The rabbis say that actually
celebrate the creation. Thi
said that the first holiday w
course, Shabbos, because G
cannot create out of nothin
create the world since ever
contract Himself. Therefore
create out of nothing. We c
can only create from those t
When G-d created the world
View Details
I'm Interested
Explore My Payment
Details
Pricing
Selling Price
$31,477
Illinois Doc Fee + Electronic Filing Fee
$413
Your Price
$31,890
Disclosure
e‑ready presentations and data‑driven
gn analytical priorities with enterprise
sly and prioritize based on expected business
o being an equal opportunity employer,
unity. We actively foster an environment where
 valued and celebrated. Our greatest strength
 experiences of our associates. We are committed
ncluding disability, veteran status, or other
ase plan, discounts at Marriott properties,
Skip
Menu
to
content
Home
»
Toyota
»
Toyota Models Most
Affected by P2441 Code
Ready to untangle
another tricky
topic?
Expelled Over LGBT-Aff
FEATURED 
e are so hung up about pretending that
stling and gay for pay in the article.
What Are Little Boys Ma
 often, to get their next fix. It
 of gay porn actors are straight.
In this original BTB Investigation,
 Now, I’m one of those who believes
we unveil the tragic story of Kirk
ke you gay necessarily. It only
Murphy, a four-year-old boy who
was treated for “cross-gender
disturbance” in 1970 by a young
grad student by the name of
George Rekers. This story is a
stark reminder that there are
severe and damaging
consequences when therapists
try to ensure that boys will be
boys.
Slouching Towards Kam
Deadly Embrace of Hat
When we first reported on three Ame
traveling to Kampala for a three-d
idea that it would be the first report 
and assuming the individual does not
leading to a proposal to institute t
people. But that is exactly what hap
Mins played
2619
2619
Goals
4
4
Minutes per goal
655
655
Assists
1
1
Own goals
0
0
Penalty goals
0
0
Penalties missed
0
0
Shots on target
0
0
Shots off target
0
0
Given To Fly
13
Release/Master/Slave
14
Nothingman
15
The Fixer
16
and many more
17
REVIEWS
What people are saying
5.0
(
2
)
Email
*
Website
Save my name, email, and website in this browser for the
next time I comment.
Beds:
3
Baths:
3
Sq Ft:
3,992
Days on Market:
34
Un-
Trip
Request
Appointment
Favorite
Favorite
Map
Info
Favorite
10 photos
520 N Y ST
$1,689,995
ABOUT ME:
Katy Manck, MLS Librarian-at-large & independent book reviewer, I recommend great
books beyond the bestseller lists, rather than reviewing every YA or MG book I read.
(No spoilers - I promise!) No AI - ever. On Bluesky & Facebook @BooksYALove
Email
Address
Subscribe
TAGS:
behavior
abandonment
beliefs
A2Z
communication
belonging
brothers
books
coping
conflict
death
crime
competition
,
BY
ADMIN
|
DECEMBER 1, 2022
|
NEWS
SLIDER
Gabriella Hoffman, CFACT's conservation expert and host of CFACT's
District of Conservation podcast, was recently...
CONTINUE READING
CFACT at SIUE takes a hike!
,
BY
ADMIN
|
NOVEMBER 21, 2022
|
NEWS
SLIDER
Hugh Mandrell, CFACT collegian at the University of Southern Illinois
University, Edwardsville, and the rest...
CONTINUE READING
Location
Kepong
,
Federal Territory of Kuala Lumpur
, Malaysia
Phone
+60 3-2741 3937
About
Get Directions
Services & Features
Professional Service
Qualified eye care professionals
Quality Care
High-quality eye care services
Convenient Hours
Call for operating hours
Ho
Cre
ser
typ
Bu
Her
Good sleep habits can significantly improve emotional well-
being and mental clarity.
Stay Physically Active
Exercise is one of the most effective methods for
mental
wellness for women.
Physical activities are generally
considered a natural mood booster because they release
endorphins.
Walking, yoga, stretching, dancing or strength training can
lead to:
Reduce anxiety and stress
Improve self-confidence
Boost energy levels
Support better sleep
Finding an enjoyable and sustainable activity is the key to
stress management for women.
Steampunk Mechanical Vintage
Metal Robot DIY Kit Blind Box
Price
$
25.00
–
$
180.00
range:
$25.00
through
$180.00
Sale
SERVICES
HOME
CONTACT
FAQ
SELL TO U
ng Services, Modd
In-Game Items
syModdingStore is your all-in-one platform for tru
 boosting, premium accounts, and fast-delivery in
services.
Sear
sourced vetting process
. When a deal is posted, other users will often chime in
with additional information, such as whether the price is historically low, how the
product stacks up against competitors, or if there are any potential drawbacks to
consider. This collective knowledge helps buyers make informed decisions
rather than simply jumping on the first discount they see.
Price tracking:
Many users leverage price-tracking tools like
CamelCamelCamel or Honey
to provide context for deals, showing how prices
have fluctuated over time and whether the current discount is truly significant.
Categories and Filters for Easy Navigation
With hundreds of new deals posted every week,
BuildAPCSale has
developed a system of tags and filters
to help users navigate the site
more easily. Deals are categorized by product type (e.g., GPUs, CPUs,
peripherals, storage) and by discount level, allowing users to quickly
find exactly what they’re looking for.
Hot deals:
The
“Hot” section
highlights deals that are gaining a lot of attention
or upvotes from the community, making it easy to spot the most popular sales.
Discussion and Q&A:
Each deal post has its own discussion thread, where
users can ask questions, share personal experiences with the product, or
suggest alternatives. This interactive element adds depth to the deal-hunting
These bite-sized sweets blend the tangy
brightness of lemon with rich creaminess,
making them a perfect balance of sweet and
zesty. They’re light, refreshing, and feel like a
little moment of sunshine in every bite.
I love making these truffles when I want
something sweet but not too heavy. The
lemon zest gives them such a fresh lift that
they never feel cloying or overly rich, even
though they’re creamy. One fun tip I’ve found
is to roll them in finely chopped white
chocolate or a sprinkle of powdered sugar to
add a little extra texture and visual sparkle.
= = = = =
*Assigned task*. Only the lines above from the line with "often chime in" to the line with "BuildAPCSale has", those two lines included, should be reproduced exactly.

*Expected answer*.
. When a deal is posted, other users will often chime in
with additional information, such as whether the price is historically low, how the
product stacks up against competitors, or if there are any potential drawbacks to
consider. This collective knowledge helps buyers make informed decisions
rather than simply jumping on the first discount they see.
Price tracking:
Many users leverage price-tracking tools like
CamelCamelCamel or Honey
to provide context for deals, showing how prices
have fluctuated over time and whether the current discount is truly significant.
Categories and Filters for Easy Navigation
With hundreds of new deals posted every week,
BuildAPCSale has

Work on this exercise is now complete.